In all cases, no emails were received (--emails onfailure was configured). And since the jobs didn't start at all, the error logs don't contain anything.

All jobs use only 256 Mi memory and the default 500m CPU allocation (cpu limit is 5000m for this tool) so resource limits shouldn't be getting hit.

jobs.yml file: https://github.com/siddharthvp/SDZeroBot/blob/master/jobs.yml

Event Timeline

Same issue today (3 June). Both job-g131week and job-g13-elig were skipped again.

Screenshot 2023-06-03 at 10.51.15 AM.png (268×1 px, 114 KB)

And both reports were skipped again tonight for the 4th day in a row. We work with a 7 day lag between when the G13 soon report is issued and when action is required and we're now down to a three day supply of reports until we are really in trouble.

This seems like a re-occurance of T308300: toolforge-jobs: Kubernetes scheduler overloaded at 00:00 each day causing missed jobs. The tl;dr of the problem is that Kubernetes can't start all of the jobs scheduled for midnight at exactly midnight since the scheduler can't take them all at once, and at some point it thinks it's been too long from the original scheduled time and skips that execution. I've added a couple of subtasks that we can do on the infrastructure side to avoid this from happening, but the best fix at the moment is to not schedule jobs at exactly midnight or top of the hour when the scheduler is less busy.

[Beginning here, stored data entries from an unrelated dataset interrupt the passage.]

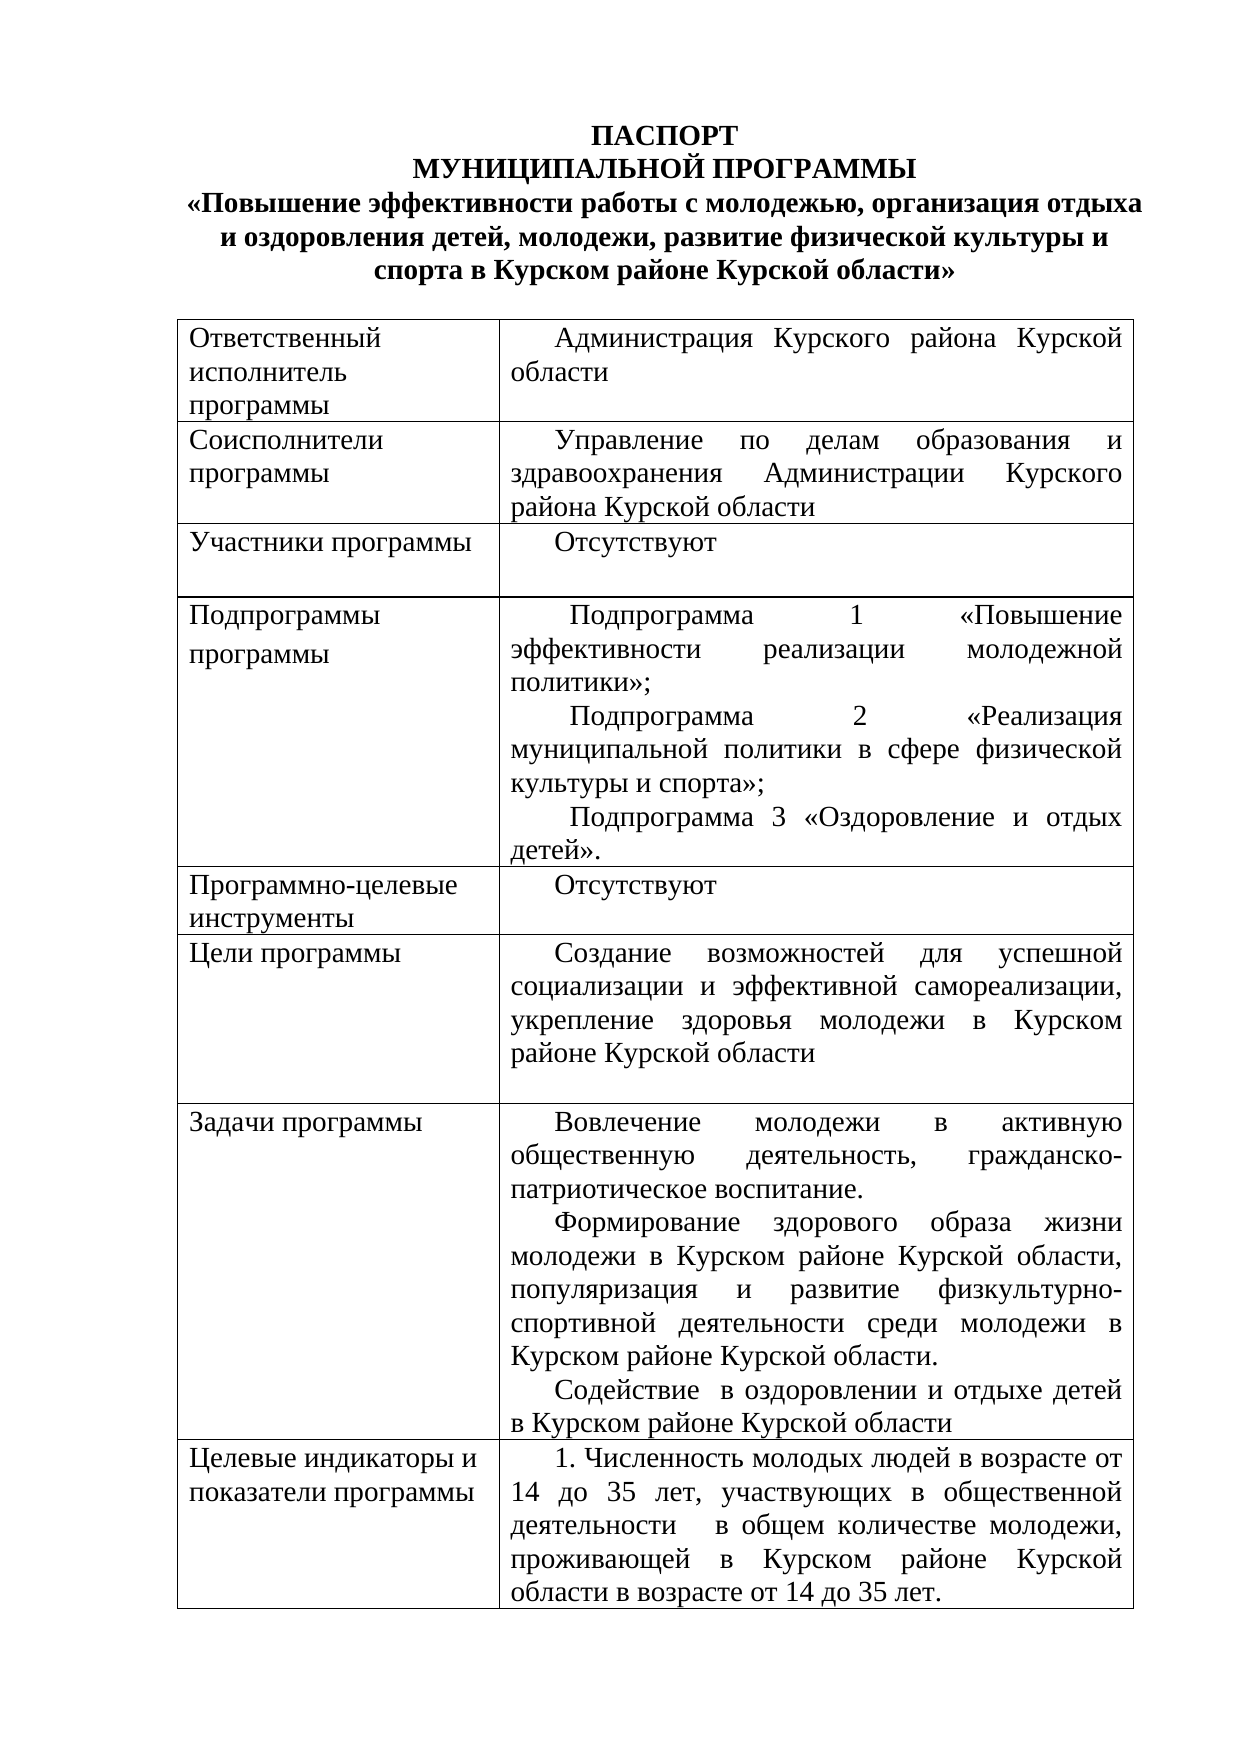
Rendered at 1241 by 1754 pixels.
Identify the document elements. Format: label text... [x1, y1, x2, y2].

table_cell Отсутствуют [500, 524, 1133, 596]
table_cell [178, 1440, 499, 1608]
table_cell Вовлечение молодежи в активную общественную деятельность, гражданско-патриотическое воспитание. Формирование здорового образа жизни молодежи в Курском районе Курской области, популяризация и развитие физкультурно-спортивной деятельности среди молодежи в Курском районе Курской области. Содействие в оздоровлении и отдыхе детей в Курском районе Курской области [500, 1104, 1133, 1439]
text МУНИЦИПАЛЬНОЙ ПРОГРАММЫ [177, 152, 1152, 185]
table_cell Управление по делам образования и здравоохранения Администрации Курского района Курской области [500, 422, 1133, 523]
text «Повышение эффективности работы с молодежью, организация отдыха и оздоровления детей, молодежи, развитие физической культуры и спорта в Курском районе Курской области» [177, 185, 1152, 286]
table_cell Участники программы [178, 524, 499, 596]
table_cell Подпрограмма 1 «Повышение эффективности реализации молодежной политики»; Подпрограмма 2 «Реализация муниципальной политики в сфере физической культуры и спорта»; Подпрограмма 3 «Оздоровление и отдых детей». [500, 598, 1133, 866]
table_header Администрация Курского района Курской области [500, 320, 1133, 421]
table_cell Отсутствуют [500, 867, 1133, 934]
table_cell Цели программы [178, 935, 499, 1103]
table_cell Задачи программы [178, 1104, 499, 1439]
table_cell Подпрограммы программы [178, 598, 499, 866]
table_header Ответственный исполнитель программы [178, 320, 499, 421]
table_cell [500, 1440, 1133, 1608]
table_cell Создание возможностей для успешной социализации и эффективной самореализации, укрепление здоровья молодежи в Курском районе Курской области [500, 935, 1133, 1103]
table_cell Программно-целевые инструменты [178, 867, 499, 934]
table_cell Соисполнители программы [178, 422, 499, 523]
text ПАСПОРТ [177, 118, 1152, 152]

So I've seen what I suspect is the same issue, the potd tool's "send" job was never triggered on 2024-01-06 at 2:00; and the tfaprotbot tool's "tfasemibot" job was never triggered on 2023-12-28 at 23:00. If the problem is running on the hour, how much should I offset by? Is it likely to into issues if I have it run at, e.g. 22:59? I note that T338134: Use a higher `startingDeadlineSeconds` for less frequent jobs is still open - is that worth pursuing still? Should there be a subtask about non-scheduled jobs not sending any notifications as well?

The tfasemibot job is idempotent so I'm could just up the frequency, but that seems like it would make the overall problem worse by needlessly adding load to the cluster, no?

So I've seen what I suspect is the same issue, the potd tool's "send" job was never triggered on 2024-01-06 at 2:00; and the tfaprotbot tool's "tfasemibot" job was never triggered on 2023-12-28 at 23:00. If the problem is running on the hour, how much should I offset by? Is it likely to into issues if I have it run at, e.g. 22:59? I note that T338134: Use a higher `startingDeadlineSeconds` for less frequent jobs is still open - is that worth pursuing still?

Yes, I think that's still a good idea. The cron parsing added for T331684: Provide a means to introduce "skew" for scheduled jobs to avoid thundering herd problems should make it easier to implement.

Should there be a subtask about non-scheduled jobs not sending any notifications as well?

Not sure - jobs-emailer is in need of some love but even then sending notifications about things that did not happen is going to be quite difficult.

dcaro renamed this task from Transient cronjob scheduling failures on Toolforge k8s to [jobs-api,jobs-cli,infra] Transient cronjob scheduling failures on Toolforge k8s.Mar 11 2024, 2:21 PM
dcaro triaged this task as Medium priority.
dcaro removed a project: Toolforge Jobs framework.
dcaro added a project: Toolforge.
dcaro moved this task from Backlog to Ready to be worked on on the Toolforge board.